Monday, May 14, 2007

Day Off

Is this an “off day” or a “day off?”

From what the team has said, yesterday was an “off day” and today is a “day off.” Getting away from the ballpark will make everyone feel better. It should help get the hitters rolling and keep the bullpen fresh.

Tuesday will be the test, but fans on the downtown 2 train had no doubts this morning.

“They will get themselves turned around in Chicago,” said Barney from Hunts Point.

People who ride the trains early – before 7:00 a.m. – are believers and they never quit. They are tough and expect the same from their team.

“They can’t give up any more ground,” said Mahamadou from Highbridge. “They need to fight through every game and when it’s over they will be on top. I know how good this team is and now they need to show everyone else.”

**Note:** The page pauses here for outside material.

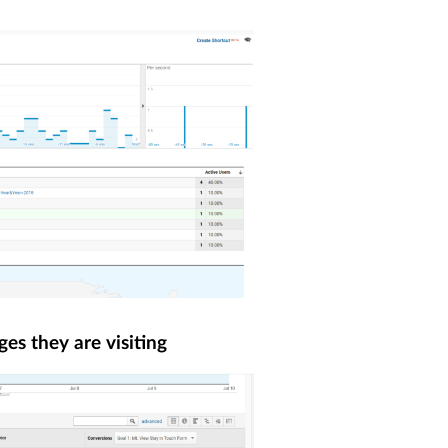
ges they are visiting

“They’ve got a big run in them,” Barney chipped in. “It doesn’t matter who they’re playing because they are good enough to beat anyone.”

It starts after a day off.


Jessica Lee said...

Dear Todd,
I like how you use "off day" and "Day off" for this article.This is so great.You got talent on writing.This is for sure.I don't think I can do that even in Chinese.

Todd Drew said...

I admire your mastery of languages. I want to perfect my Spanish, but haven’t done it yet. Chinese is probably way beyond my abilities, but I hope to give it a try someday.

Jessica Lee said...

Dear Todd,
Actually,I tried to learn Spanish when I was studying in California with my homestay.But,Spanish has totally different pronunciation as Chinese.Spanish has a lot of retroflexion which Chinese doesn't have that much.That's why it's so difficult for Chinese.Before I left,I only remember few easy vocabularies of Spanish.

If you want to try Chinese,please let me know anything I can help you.I would like to.